Transcribed page contents
== Segment start ==

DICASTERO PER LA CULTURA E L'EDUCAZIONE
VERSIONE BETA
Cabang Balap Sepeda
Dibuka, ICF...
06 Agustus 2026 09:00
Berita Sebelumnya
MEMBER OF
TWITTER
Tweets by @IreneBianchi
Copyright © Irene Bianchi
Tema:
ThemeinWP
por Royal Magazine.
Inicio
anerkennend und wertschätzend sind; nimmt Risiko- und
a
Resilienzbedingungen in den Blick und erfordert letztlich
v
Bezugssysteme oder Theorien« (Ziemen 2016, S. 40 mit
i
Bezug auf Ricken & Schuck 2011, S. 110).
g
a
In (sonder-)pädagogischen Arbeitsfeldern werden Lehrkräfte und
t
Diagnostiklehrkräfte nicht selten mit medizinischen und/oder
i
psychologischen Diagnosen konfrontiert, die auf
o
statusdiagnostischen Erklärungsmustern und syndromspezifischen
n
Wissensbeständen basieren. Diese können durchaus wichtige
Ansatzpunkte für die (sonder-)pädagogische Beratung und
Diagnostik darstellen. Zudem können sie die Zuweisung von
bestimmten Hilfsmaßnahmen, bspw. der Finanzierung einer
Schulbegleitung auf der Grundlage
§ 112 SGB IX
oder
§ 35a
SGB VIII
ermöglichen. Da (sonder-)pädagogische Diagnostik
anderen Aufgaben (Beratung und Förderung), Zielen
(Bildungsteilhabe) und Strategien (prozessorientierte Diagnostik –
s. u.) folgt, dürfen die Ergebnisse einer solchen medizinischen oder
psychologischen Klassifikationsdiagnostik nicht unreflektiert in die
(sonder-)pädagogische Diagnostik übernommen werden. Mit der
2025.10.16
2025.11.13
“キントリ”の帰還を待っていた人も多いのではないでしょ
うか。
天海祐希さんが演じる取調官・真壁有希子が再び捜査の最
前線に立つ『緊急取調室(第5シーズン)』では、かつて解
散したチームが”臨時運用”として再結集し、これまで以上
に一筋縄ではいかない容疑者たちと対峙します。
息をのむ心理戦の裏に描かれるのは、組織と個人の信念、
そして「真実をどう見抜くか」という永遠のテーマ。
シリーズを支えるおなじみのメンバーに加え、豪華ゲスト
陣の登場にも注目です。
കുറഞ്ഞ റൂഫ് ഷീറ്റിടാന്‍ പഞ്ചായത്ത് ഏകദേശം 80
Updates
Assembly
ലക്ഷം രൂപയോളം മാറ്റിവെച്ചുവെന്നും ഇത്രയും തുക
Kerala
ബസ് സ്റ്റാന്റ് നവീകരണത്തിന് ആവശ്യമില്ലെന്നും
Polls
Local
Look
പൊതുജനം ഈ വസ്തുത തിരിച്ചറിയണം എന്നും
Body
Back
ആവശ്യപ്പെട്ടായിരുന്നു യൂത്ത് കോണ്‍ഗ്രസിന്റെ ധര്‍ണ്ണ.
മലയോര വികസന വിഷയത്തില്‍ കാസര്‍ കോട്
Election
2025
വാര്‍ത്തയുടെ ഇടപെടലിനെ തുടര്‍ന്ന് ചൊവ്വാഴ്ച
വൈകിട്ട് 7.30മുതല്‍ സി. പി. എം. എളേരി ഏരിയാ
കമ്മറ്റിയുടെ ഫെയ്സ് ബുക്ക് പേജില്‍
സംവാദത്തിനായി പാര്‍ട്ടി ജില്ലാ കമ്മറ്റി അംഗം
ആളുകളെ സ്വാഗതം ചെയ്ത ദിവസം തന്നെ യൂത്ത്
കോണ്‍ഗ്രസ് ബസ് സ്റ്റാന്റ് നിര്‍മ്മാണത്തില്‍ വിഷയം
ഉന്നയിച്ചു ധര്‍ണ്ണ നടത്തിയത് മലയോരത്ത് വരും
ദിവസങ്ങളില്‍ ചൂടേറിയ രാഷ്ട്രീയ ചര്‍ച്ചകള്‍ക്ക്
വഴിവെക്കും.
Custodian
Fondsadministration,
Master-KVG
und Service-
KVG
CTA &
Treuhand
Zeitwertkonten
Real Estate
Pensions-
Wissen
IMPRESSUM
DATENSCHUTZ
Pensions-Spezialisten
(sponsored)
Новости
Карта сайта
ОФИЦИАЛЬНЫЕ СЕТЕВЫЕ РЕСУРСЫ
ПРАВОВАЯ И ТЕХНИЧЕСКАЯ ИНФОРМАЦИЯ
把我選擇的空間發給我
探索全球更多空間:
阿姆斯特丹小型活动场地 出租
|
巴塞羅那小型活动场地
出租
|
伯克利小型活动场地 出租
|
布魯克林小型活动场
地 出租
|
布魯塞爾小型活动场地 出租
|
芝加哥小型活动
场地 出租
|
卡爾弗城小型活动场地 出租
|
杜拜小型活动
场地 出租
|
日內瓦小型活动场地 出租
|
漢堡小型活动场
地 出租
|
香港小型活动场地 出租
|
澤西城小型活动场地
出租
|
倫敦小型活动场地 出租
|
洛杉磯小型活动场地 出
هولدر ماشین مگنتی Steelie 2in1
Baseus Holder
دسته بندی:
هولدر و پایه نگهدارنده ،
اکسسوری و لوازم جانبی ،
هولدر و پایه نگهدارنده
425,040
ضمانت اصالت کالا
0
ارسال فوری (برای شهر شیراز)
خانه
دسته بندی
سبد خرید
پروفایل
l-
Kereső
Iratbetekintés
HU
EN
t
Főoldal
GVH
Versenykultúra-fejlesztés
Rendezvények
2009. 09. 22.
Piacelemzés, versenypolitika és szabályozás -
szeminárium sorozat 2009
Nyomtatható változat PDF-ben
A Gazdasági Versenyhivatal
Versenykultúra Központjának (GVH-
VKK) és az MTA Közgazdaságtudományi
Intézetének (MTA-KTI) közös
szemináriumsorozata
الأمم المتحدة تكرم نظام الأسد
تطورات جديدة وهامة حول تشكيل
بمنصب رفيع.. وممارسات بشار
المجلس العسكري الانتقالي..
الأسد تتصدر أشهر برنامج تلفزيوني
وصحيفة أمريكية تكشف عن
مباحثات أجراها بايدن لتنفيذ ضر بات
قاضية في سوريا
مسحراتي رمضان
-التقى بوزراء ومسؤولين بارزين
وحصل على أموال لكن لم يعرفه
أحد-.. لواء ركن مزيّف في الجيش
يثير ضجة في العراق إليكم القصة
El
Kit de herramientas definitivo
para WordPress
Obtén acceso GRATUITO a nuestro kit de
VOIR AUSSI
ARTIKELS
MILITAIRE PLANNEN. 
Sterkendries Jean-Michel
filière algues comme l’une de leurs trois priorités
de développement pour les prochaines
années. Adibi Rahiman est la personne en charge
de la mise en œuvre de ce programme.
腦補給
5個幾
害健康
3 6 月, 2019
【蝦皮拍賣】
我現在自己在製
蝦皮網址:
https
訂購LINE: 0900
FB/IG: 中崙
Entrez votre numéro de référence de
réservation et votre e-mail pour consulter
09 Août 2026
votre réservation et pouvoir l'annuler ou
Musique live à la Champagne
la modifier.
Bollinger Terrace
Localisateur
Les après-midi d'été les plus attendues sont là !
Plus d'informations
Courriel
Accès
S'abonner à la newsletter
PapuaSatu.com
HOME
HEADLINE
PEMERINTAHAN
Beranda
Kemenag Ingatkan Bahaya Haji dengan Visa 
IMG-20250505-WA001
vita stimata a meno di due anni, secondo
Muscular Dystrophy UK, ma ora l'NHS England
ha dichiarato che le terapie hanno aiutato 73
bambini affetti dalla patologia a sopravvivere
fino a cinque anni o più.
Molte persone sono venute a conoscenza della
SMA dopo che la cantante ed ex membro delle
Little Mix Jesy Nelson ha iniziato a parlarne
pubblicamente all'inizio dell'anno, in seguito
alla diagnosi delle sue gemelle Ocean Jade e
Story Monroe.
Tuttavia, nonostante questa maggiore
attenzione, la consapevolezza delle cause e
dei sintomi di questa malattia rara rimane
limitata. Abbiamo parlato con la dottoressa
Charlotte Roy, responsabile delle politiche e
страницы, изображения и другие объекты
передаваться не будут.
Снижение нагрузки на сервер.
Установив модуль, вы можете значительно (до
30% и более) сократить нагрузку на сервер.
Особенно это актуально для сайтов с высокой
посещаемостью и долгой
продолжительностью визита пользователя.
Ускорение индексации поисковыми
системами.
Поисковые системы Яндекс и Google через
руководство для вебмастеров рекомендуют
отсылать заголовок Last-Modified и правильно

== Segment end ==

§ Activity: For this exercise, copy the lines from the one that contains "vita stimata a meno di due anni, secondo" through the last line of the records, exactly and only those.

§ Output of the exercise:
vita stimata a meno di due anni, secondo
Muscular Dystrophy UK, ma ora l'NHS England
ha dichiarato che le terapie hanno aiutato 73
bambini affetti dalla patologia a sopravvivere
fino a cinque anni o più.
Molte persone sono venute a conoscenza della
SMA dopo che la cantante ed ex membro delle
Little Mix Jesy Nelson ha iniziato a parlarne
pubblicamente all'inizio dell'anno, in seguito
alla diagnosi delle sue gemelle Ocean Jade e
Story Monroe.
Tuttavia, nonostante questa maggiore
attenzione, la consapevolezza delle cause e
dei sintomi di questa malattia rara rimane
limitata. Abbiamo parlato con la dottoressa
Charlotte Roy, responsabile delle politiche e
страницы, изображения и другие объекты
передаваться не будут.
Снижение нагрузки на сервер.
Установив модуль, вы можете значительно (до
30% и более) сократить нагрузку на сервер.
Особенно это актуально для сайтов с высокой
посещаемостью и долгой
продолжительностью визита пользователя.
Ускорение индексации поисковыми
системами.
Поисковые системы Яндекс и Google через
руководство для вебмастеров рекомендуют
отсылать заголовок Last-Modified и правильно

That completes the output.